:: Data records
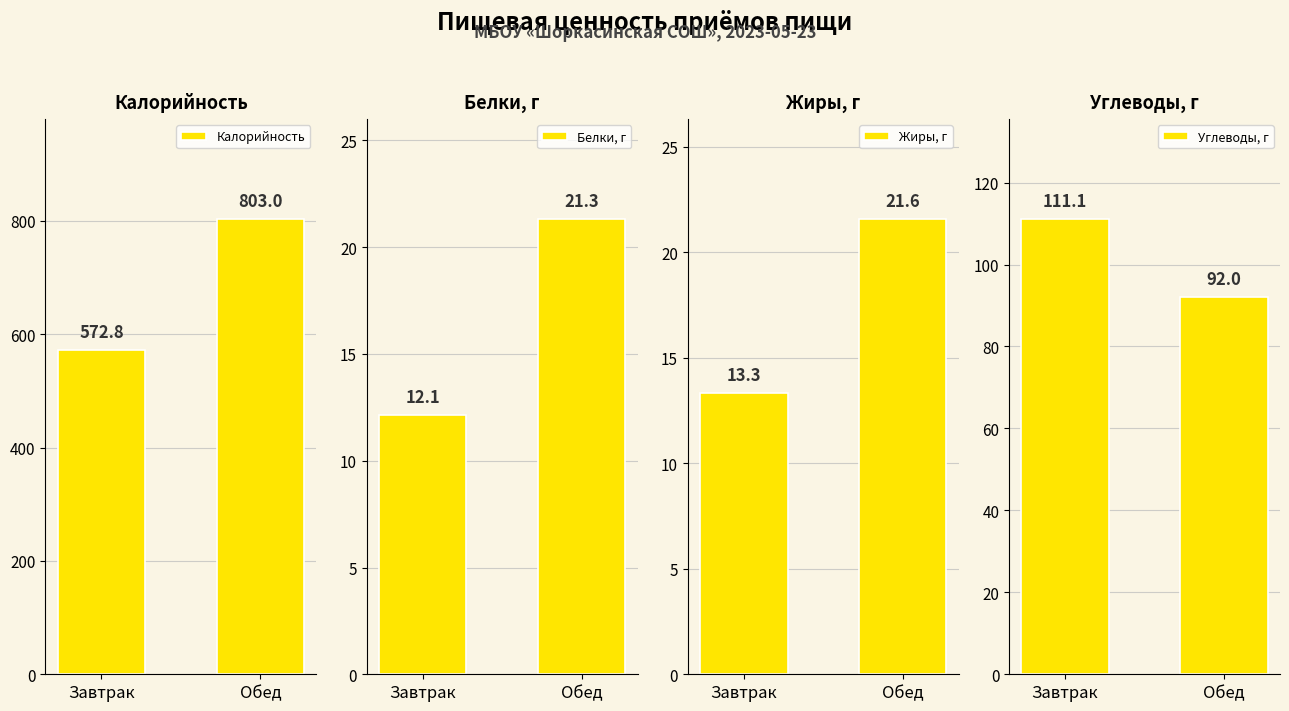

Reading left to right, what are all the values shown in this chart?

Калорийность: 572.8	803.0
Белки, г: 12.1	21.3
Жиры, г: 13.3	21.6
Углеводы, г: 111.1	92.0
::::
● **Directive**:
Copy the text of the items above line for line, with no changes, and leave out the pictures.

● **Your solution**:
Reading left to right, what are all the values shown in this chart?

Калорийность: 572.8	803.0
Белки, г: 12.1	21.3
Жиры, г: 13.3	21.6
Углеводы, г: 111.1	92.0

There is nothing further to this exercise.